## Task inputs

☆ ☆ ☆

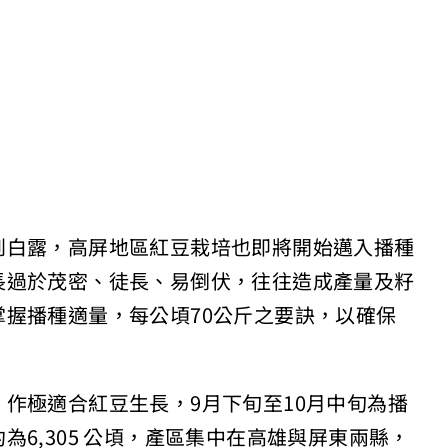
到白露，高屏地區紅豆栽培
也即將開始邁入播種
長過於
茂密、徒長、易倒伏，往往造成產量及籽
掌
握播種適量，每公頃70公斤之要訣，以確保
）作極適合紅豆生長，9月
下旬至10月中旬為播
約為
6,305 公頃，產區集中在高雄與屏東兩縣，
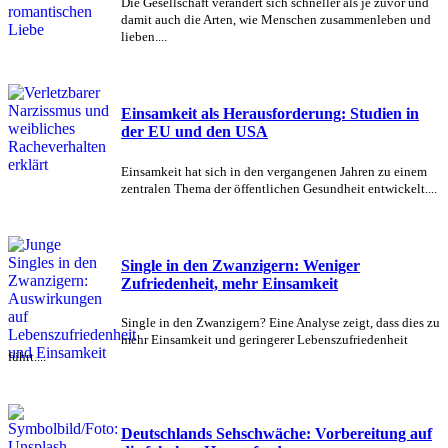
Die Gesellschaft verändert sich schneller als je zuvor und
damit auch die Arten, wie Menschen zusammenleben und
lieben....
Einsamkeit als Herausforderung: Studien in
der EU und den USA
Einsamkeit hat sich in den vergangenen Jahren zu einem
zentralen Thema der öffentlichen Gesundheit entwickelt....
Single in den Zwanzigern: Weniger
Zufriedenheit, mehr Einsamkeit
Single in den Zwanzigern? Eine Analyse zeigt, dass dies zu
mehr Einsamkeit und geringerer Lebenszufriedenheit
führt....
Deutschlands Sehschwäche: Vorbereitung auf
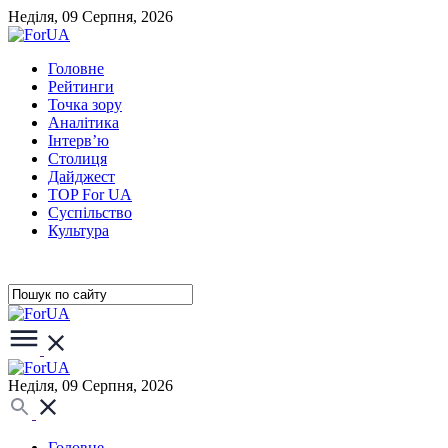
Неділя, 09 Серпня, 2026
Головне
Рейтинги
Точка зору
Аналітика
Інтерв’ю
Столиця
Дайджест
TOP For UA
Суспiльство
Культура
Неділя, 09 Серпня, 2026
Головне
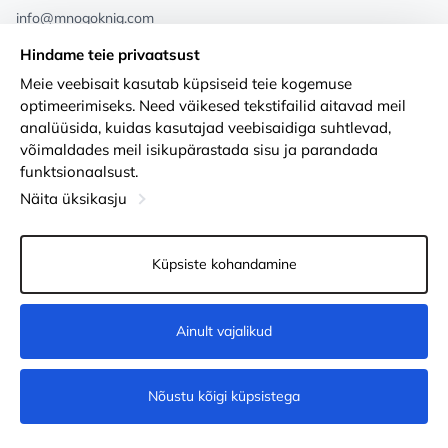
info@mnogoknig.com
+371 27-27-27-47
(08:00 – 20:00 UTC+2)
Hindame teie privaatsust
Rīga, Augusta Deglava 69d, LV-1082
Meie veebisait kasutab küpsiseid teie kogemuse
optimeerimiseks. Need väikesed tekstifailid aitavad meil
Meist
Privacy Policy
analüüsida, kuidas kasutajad veebisaidiga suhtlevad,
võimaldades meil isikupärastada sisu ja parandada
Poed
Tingimused
funktsionaalsust.
Kohaletoimetamine ja makse
Ligipääsetavuse avaldus
Näita üksikasju
Lojaalsuskaardid
Kauba tagastamine
Küpsiste kohandamine
PÕHJUST KOOSTÖÖKS
Küpsiste seaded
Ainult vajalikud
Lisa ostukorvi
Nõustu kõigi küpsistega
© 2011-2026
MNOGOKNIG
. All Rights Reserved.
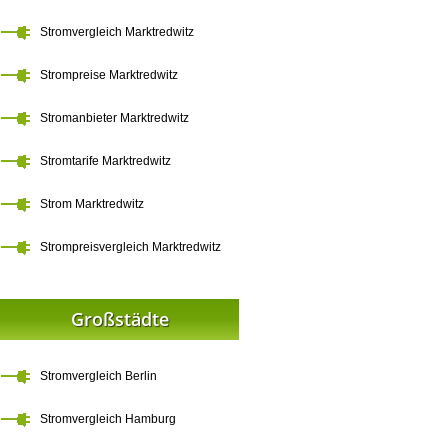
Stromvergleich Marktredwitz
Strompreise Marktredwitz
Stromanbieter Marktredwitz
Stromtarife Marktredwitz
Strom Marktredwitz
Strompreisvergleich Marktredwitz
Großstädte
Stromvergleich Berlin
Stromvergleich Hamburg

☆ ☆ ☆

## What to do
The output should be the lines from the one with "Kohaletoimetamine ja makse" through the end of the material above, both ends included, printed exactly and nothing else. Drop the pictures.

## Response for this exercise
Kohaletoimetamine ja makse
Ligipääsetavuse avaldus
Näita üksikasju
Lojaalsuskaardid
Kauba tagastamine
Küpsiste kohandamine
PÕHJUST KOOSTÖÖKS
Küpsiste seaded
Ainult vajalikud
Lisa ostukorvi
Nõustu kõigi küpsistega
© 2011-2026
MNOGOKNIG
. All Rights Reserved.
Stromvergleich Marktredwitz
Strompreise Marktredwitz
Stromanbieter Marktredwitz
Stromtarife Marktredwitz
Strom Marktredwitz
Strompreisvergleich Marktredwitz
Großstädte
Stromvergleich Berlin
Stromvergleich Hamburg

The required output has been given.